Perhaps you were thinking of "wide characters" from old-school Win32
programming?

Aug 22 '07 #5
On Aug 22, 3:04 pm, "Ignacio Machin \( .NET/ C# MVP \)" <machin TA
laceupsolutions.comwrote:
Unicode characters use two bytes.
True, but irrelevant in this case - the important thing is that the
UTF-8 encoded version of the relevant character takes two bytes.
(Other characters can take 1 or 3.)

Jon

Aug 22 '07 #6
Encoding.Default.GetBytes() does the job.

Thanks for the help.
*** Sent via Developersdex http://www.developersdex.com ***
Aug 22 '07 #7
Opps, too early in the morning and not enough coffee :)
"Jon Skeet [C# MVP]" <sk***@pobox.comwrote in message
news:11**********************@q4g2000prc.googlegro ups.com...
On Aug 22, 3:04 pm, "Ignacio Machin \( .NET/ C# MVP \)" <machin TA
laceupsolutions.comwrote:
>Unicode characters use two bytes.

True, but irrelevant in this case - the important thing is that the
UTF-8 encoded version of the relevant character takes two bytes.
(Other characters can take 1 or 3.)

Jon

Aug 22 '07 #8

This thread has been closed and replies have been disabled.
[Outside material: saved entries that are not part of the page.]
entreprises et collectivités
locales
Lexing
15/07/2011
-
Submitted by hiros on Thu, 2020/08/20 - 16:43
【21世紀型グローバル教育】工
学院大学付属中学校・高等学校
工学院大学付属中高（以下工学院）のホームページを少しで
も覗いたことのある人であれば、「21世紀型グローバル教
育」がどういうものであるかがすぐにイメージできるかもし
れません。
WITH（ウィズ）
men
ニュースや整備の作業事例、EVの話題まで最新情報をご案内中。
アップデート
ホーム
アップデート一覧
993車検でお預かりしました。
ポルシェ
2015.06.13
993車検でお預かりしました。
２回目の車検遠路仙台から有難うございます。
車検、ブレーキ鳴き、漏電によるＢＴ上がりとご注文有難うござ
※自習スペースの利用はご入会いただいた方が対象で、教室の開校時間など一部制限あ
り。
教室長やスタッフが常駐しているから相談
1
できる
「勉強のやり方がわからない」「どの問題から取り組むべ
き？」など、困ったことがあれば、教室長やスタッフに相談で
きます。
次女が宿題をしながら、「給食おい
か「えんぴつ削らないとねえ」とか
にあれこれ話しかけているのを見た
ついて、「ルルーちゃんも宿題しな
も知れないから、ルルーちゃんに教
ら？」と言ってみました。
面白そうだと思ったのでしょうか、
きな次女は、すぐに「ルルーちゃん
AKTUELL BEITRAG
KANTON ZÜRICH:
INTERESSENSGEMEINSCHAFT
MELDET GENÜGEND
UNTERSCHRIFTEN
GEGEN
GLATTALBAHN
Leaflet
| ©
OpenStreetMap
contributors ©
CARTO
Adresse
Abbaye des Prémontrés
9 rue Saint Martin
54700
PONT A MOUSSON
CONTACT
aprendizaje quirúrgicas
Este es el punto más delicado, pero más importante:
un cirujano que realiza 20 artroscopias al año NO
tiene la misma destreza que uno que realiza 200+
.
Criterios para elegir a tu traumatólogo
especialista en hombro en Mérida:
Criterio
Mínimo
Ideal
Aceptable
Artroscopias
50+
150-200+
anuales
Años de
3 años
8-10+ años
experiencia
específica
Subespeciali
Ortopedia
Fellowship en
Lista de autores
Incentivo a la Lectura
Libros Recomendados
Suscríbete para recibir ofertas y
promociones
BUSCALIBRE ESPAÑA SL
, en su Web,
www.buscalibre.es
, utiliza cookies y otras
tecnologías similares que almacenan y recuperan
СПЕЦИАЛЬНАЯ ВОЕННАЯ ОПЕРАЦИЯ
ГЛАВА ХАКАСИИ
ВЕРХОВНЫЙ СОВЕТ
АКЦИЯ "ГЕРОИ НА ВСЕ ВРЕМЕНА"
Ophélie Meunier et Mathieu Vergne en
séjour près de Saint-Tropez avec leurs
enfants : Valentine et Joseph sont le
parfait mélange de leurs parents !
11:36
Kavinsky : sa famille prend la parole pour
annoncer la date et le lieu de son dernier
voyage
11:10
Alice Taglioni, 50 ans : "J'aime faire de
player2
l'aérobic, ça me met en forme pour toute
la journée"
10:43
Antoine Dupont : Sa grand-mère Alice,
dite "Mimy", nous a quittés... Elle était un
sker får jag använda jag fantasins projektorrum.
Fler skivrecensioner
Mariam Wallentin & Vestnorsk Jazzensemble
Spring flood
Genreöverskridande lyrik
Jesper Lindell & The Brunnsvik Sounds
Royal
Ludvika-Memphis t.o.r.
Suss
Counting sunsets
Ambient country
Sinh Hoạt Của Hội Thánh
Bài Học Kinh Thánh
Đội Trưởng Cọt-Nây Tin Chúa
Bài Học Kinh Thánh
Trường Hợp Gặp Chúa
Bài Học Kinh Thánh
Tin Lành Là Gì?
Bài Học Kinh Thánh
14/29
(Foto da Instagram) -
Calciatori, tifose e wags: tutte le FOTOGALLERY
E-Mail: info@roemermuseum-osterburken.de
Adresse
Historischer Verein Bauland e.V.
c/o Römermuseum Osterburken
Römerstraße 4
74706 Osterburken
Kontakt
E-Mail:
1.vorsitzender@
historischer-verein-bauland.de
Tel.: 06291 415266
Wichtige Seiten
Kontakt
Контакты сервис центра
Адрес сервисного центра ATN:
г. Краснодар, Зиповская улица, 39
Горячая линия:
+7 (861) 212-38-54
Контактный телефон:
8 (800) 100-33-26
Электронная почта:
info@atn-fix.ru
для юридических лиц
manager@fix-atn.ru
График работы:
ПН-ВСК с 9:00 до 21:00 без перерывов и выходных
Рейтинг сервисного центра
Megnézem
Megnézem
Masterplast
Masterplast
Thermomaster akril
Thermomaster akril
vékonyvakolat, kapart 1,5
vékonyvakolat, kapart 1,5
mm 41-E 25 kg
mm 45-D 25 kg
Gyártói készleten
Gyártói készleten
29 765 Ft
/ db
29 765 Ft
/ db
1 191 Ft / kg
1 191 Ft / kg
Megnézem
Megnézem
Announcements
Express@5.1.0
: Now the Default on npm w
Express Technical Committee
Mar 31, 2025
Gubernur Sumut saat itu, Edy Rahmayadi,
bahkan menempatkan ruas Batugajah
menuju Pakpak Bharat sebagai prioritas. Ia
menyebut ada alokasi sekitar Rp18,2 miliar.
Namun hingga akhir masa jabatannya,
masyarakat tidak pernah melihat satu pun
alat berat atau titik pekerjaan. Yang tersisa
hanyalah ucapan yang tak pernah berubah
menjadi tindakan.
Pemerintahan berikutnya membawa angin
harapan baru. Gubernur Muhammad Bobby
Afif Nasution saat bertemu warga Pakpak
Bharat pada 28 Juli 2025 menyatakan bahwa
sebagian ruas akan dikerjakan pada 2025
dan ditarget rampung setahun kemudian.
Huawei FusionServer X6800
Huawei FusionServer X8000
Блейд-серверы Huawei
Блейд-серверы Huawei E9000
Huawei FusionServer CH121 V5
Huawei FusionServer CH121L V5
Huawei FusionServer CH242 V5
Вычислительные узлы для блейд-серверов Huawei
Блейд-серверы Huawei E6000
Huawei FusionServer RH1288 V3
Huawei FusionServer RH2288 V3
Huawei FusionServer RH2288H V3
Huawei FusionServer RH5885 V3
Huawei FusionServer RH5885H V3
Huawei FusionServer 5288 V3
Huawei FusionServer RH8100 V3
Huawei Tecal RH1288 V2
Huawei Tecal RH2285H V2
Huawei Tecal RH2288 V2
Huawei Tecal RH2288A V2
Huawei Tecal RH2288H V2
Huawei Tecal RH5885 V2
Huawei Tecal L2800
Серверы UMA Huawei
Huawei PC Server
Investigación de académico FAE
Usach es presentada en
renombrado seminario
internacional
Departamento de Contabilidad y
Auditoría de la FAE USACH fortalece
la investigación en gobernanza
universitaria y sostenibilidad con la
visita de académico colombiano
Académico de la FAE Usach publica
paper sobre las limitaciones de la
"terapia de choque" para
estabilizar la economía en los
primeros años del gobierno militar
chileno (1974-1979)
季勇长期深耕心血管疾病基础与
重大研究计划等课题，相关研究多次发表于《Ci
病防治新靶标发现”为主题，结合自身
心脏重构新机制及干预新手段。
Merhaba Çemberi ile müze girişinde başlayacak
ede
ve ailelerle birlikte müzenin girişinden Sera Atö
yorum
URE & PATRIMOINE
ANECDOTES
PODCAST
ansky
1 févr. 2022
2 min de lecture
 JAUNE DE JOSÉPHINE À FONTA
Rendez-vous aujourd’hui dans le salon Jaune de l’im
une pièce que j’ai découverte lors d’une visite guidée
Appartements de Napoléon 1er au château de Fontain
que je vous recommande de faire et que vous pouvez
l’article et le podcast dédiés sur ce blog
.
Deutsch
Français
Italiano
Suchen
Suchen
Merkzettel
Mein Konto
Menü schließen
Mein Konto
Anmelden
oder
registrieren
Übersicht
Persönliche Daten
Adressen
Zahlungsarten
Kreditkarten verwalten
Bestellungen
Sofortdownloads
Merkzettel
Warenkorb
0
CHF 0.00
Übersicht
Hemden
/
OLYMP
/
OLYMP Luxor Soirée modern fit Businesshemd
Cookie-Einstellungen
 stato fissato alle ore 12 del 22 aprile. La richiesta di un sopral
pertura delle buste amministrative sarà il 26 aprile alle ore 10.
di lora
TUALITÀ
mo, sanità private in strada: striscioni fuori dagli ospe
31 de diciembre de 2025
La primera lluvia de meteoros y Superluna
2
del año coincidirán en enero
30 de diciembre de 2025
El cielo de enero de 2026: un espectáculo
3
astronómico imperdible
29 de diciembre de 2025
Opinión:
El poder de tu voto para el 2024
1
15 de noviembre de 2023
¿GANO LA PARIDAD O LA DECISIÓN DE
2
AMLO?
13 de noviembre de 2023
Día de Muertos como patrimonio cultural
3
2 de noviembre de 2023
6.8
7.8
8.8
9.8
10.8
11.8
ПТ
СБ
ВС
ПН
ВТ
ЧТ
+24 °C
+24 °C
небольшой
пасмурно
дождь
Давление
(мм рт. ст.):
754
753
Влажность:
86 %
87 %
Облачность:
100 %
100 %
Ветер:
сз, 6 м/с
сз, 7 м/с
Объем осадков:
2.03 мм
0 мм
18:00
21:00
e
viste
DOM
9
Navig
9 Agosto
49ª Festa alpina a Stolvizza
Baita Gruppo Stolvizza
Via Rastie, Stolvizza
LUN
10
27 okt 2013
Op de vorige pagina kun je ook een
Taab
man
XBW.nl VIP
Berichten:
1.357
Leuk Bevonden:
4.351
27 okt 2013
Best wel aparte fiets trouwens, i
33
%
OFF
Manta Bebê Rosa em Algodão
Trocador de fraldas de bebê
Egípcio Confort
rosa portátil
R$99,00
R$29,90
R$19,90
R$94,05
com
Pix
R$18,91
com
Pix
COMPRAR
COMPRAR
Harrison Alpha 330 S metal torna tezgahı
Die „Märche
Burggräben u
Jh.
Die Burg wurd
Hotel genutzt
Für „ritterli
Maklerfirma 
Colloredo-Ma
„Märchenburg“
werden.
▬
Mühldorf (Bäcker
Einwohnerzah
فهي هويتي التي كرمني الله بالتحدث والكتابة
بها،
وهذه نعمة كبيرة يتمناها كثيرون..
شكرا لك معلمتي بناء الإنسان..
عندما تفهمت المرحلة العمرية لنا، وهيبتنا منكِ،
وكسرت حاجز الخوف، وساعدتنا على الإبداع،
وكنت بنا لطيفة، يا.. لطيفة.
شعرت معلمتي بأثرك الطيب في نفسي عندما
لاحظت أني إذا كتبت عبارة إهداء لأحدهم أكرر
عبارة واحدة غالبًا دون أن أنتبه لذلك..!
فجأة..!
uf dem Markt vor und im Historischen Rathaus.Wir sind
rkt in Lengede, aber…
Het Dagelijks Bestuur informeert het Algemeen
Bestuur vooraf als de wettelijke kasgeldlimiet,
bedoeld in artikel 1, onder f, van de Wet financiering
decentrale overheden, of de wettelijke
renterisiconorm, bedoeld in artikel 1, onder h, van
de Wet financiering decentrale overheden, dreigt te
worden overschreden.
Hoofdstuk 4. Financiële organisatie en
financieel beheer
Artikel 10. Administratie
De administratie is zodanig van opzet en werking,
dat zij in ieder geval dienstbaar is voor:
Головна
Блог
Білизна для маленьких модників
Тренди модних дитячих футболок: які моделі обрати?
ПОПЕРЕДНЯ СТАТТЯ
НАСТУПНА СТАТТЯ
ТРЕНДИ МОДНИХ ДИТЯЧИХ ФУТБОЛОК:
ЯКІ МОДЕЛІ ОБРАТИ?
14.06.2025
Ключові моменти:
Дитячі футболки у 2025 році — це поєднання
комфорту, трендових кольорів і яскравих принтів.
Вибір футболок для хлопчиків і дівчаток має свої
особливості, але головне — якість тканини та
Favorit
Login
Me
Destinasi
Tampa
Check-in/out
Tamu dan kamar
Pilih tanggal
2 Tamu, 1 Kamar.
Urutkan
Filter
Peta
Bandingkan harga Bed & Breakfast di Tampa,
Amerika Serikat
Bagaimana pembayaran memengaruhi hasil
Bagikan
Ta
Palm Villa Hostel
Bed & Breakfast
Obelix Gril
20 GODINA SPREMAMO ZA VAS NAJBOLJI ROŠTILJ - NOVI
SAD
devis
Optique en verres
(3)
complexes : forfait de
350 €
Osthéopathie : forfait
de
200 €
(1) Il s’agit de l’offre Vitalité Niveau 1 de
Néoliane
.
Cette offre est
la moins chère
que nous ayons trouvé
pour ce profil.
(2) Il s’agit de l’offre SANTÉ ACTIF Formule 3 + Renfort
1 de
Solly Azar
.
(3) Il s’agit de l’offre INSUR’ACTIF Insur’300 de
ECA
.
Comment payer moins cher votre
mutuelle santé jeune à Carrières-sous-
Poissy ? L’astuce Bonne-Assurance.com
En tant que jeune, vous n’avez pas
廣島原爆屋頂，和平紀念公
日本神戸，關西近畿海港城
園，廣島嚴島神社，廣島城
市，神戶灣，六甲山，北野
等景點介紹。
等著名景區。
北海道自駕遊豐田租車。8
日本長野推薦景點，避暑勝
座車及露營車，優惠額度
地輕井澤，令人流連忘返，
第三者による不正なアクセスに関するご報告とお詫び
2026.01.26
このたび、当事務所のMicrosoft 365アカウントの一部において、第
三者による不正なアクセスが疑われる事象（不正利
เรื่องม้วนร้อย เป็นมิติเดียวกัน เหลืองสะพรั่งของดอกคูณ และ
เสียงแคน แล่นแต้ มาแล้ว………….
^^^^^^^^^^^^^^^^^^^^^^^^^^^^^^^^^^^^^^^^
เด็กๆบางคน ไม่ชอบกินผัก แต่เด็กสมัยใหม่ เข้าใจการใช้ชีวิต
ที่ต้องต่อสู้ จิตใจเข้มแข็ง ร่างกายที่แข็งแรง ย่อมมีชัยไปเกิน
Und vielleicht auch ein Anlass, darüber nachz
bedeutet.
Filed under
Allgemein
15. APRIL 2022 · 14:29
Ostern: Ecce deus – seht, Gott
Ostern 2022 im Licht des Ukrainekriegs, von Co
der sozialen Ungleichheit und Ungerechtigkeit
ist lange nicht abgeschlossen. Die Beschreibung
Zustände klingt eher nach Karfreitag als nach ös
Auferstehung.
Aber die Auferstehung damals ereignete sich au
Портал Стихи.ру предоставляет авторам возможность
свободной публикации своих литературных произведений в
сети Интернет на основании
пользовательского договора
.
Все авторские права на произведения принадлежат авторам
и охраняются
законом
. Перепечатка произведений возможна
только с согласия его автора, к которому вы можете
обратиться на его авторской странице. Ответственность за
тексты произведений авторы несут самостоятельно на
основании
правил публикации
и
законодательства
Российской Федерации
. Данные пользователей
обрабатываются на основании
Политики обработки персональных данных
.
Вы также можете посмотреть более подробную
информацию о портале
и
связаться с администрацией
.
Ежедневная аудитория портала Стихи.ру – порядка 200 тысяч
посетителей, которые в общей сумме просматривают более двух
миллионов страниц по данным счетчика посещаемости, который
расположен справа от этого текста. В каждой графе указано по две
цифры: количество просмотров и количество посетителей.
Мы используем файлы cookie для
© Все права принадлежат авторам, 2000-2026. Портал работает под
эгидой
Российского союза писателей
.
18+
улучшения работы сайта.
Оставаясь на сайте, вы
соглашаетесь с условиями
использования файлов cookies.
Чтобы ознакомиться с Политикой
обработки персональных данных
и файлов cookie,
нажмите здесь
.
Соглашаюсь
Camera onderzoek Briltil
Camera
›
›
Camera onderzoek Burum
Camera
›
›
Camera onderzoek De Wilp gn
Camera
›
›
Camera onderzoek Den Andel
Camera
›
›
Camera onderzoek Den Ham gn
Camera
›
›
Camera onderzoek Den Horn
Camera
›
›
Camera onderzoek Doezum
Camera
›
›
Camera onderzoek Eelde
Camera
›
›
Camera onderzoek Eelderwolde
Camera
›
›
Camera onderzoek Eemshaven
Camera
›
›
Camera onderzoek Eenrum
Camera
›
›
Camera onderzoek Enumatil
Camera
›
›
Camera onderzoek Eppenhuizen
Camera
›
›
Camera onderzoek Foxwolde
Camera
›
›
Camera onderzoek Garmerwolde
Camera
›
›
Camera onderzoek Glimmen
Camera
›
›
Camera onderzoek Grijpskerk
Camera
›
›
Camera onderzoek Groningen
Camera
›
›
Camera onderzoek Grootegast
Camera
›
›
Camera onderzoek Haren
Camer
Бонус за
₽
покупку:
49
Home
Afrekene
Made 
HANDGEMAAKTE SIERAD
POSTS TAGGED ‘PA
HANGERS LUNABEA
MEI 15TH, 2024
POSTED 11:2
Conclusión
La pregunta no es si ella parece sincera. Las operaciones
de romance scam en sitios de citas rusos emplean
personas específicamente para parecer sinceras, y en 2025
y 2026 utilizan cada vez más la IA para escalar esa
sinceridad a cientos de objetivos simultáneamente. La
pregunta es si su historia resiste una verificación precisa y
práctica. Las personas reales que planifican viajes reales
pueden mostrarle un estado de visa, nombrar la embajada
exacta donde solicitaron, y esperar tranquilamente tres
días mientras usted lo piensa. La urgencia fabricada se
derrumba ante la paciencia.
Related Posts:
Please start a new discussion.

Similar topics

53
by: Floyd | last post by:
GetByte(x, 3) should return the 3rd byte of the 32 bit integer x. Allowed operators: ! ~ & ^ | + << >> (no assignment!). Would the easiest way to do this be just creating 4 bit masks... and using...
1
by: David Union | last post by:
I am doing very simple code... in the middle of an http request, i set a filename (with path) and do a Response.WriteFile(filenamewithpath) then Response.End(). I have tried Response.Clear()...
3
by: Benny Ng | last post by:
Dear all, The following is the source. The password is encrypted and saved into the Binary in SQL2K. Now I want to create a new page to compare the existed password and the password that in the...
1
by: Rain | last post by:
if i had a line of message, how do i get the 1st two bytes? how to code this? thank you so much in advance...
10
by: Guillermo_Lopez | last post by:
Hello All, I am using VBA in access to perform some calculations. There is a particular sumation that is wrong (barely). this code is withing a loop. TDist = TDist + TempDist Both TDist...
0
by: taylorcarr | last post by:
A Canon printer is a smart device known for being advanced, efficient, and reliable. It is designed for home, office, and hybrid workspace use and can also be used for a variety of purposes. However,...
0
by: Charles Arthur | last post by:
How do i turn on java script on a villaon, callus and itel keypad mobile phone
0
by: aa123db | last post by:
Variable and constants Use var or let for variables and const fror constants. Var foo ='bar'; Let foo ='bar';const baz ='bar'; Functions function $name$ ($parameters$) { } ...
0
by: ryjfgjl | last post by:
In our work, we often receive Excel tables with data in the same format. If we want to analyze these data, it can be difficult to analyze them because the data is spread across multiple Excel files...
0
BarryA
by: BarryA | last post by:
What are the essential steps and strategies outlined in the Data Structures and Algorithms (DSA) roadmap for aspiring data scientists? How can individuals effectively utilize this roadmap to progress...
1
by: nemocccc | last post by:
hello, everyone, I want to develop a software for my android phone for daily needs, any suggestions?
1
by: Sonnysonu | last post by:
This is the data of csv file 1 2 3 1 2 3 1 2 3 1 2 3 2 3 2 3 3 the lengths should be different i have to store the data by column-wise with in the specific length. suppose the i have to...
0
Oralloy
by: Oralloy | last post by:
Hello folks, I am unable to find appropriate documentation on the type promotion of bit-fields when using the generalised comparison operator "<=>". The problem is that using the GNU compilers,...
0
jinu1996
by: jinu1996 | last post by:
In today's digital age, having a compelling online presence is paramount for businesses aiming to thrive in a competitive landscape. At the heart of this digital strategy lies an intricately woven...

By using Bytes.com and it's services, you agree to our Privacy Policy and Terms of Use.

To disable or enable advertisements and analytics tracking please visit the manage ads & tracking page.